PROBLEM REQUIREMENTS: Which of the lines in the records below hold the string "ankle"? Copy every one of them.

Pose estimation data
▽

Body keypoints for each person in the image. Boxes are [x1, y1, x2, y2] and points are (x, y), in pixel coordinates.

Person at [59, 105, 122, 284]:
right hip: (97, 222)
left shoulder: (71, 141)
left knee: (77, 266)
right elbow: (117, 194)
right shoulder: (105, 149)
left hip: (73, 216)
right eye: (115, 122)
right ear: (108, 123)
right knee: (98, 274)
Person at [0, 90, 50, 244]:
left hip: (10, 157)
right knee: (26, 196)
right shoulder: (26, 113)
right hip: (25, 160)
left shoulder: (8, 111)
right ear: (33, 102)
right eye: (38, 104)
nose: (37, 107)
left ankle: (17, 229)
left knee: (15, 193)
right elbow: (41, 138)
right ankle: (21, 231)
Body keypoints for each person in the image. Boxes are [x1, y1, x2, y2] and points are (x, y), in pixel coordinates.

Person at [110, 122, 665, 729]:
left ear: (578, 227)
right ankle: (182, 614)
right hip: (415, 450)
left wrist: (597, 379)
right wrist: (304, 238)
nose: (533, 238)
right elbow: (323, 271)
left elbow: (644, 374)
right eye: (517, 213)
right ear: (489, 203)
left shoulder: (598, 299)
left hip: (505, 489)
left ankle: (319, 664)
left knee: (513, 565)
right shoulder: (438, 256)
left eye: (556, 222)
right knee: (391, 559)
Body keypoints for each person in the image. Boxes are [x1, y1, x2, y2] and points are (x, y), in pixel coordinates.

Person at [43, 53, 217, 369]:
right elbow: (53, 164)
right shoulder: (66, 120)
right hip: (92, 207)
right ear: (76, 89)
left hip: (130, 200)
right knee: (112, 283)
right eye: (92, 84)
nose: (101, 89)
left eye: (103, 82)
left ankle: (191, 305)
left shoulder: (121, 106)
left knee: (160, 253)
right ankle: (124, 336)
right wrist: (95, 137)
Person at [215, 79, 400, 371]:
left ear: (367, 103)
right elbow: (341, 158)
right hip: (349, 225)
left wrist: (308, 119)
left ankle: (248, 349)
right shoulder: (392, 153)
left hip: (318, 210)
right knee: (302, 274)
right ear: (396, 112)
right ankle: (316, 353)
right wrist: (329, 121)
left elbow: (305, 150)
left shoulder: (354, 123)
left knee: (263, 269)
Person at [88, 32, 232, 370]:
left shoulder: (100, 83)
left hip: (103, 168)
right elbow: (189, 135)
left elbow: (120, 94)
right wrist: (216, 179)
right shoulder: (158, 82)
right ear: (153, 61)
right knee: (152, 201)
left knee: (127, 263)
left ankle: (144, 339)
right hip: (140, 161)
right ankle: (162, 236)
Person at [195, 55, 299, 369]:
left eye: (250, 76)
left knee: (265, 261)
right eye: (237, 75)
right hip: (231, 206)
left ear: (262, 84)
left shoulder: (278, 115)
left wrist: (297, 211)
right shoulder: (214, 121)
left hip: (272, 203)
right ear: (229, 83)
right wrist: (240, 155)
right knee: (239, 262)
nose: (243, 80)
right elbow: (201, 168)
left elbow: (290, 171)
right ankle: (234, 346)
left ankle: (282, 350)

△
▽

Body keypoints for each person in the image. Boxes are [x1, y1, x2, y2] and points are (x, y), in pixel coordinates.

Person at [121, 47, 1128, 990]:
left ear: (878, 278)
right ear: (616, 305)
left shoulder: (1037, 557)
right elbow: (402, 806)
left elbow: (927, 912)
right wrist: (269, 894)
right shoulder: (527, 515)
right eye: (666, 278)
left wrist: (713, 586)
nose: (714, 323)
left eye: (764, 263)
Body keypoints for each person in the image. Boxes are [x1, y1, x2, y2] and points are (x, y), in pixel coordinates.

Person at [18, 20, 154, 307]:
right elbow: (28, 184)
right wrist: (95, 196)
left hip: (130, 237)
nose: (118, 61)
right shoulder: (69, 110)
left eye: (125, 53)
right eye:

△
▽

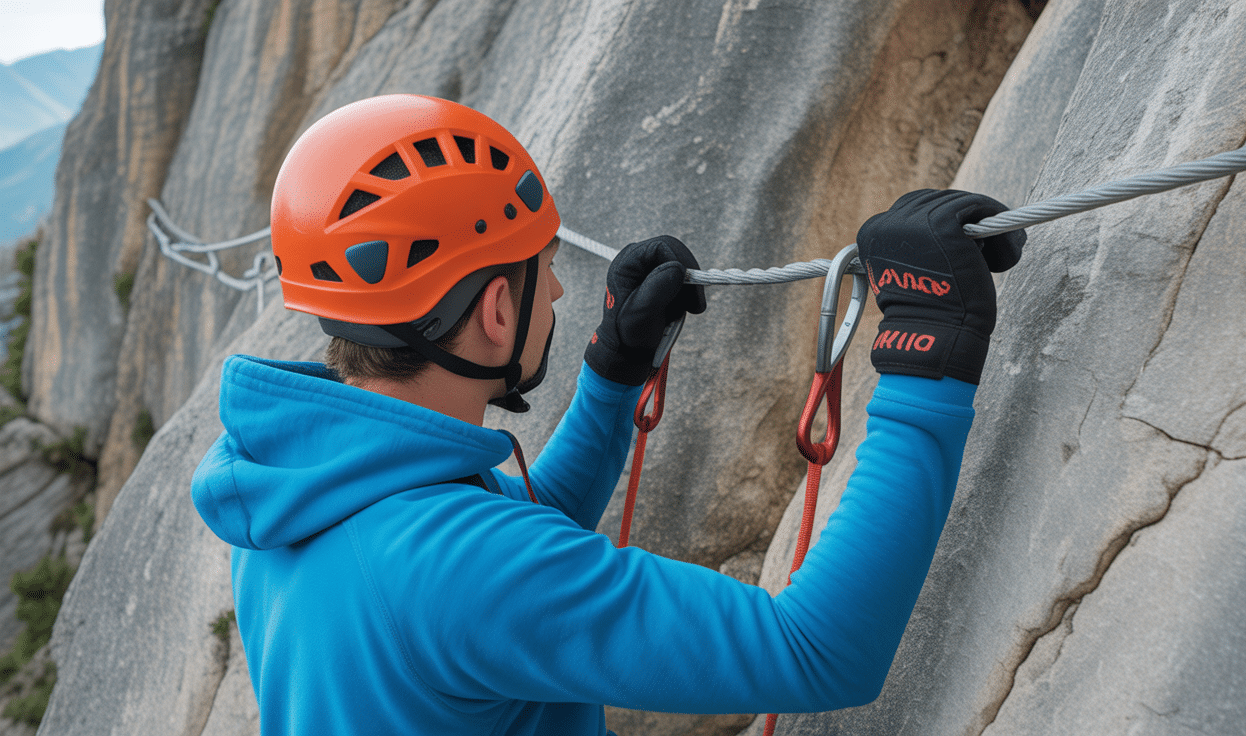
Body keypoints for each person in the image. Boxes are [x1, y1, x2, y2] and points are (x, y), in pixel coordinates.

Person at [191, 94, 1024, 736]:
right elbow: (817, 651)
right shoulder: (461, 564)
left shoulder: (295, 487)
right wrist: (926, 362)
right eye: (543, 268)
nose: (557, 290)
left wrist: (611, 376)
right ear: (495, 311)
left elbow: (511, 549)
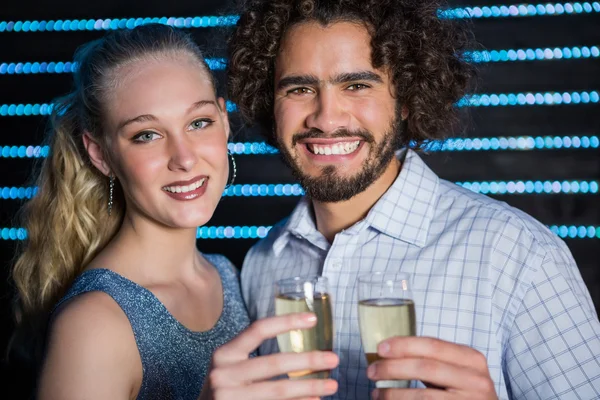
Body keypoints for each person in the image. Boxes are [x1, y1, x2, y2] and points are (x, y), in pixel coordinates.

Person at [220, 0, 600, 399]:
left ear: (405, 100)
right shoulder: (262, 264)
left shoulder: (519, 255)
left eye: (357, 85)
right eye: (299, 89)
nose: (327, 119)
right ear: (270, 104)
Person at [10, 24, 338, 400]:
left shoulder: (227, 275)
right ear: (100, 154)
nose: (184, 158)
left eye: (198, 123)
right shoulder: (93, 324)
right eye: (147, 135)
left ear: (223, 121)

△

YOUR SOLUTION:
left ankle: (17, 229)
right ankle: (21, 231)
right ankle: (182, 614)
left ankle: (319, 664)
left ankle: (191, 305)
right ankle: (124, 336)
left ankle: (248, 349)
right ankle: (316, 353)
left ankle: (144, 339)
right ankle: (162, 236)
right ankle: (234, 346)
left ankle: (282, 350)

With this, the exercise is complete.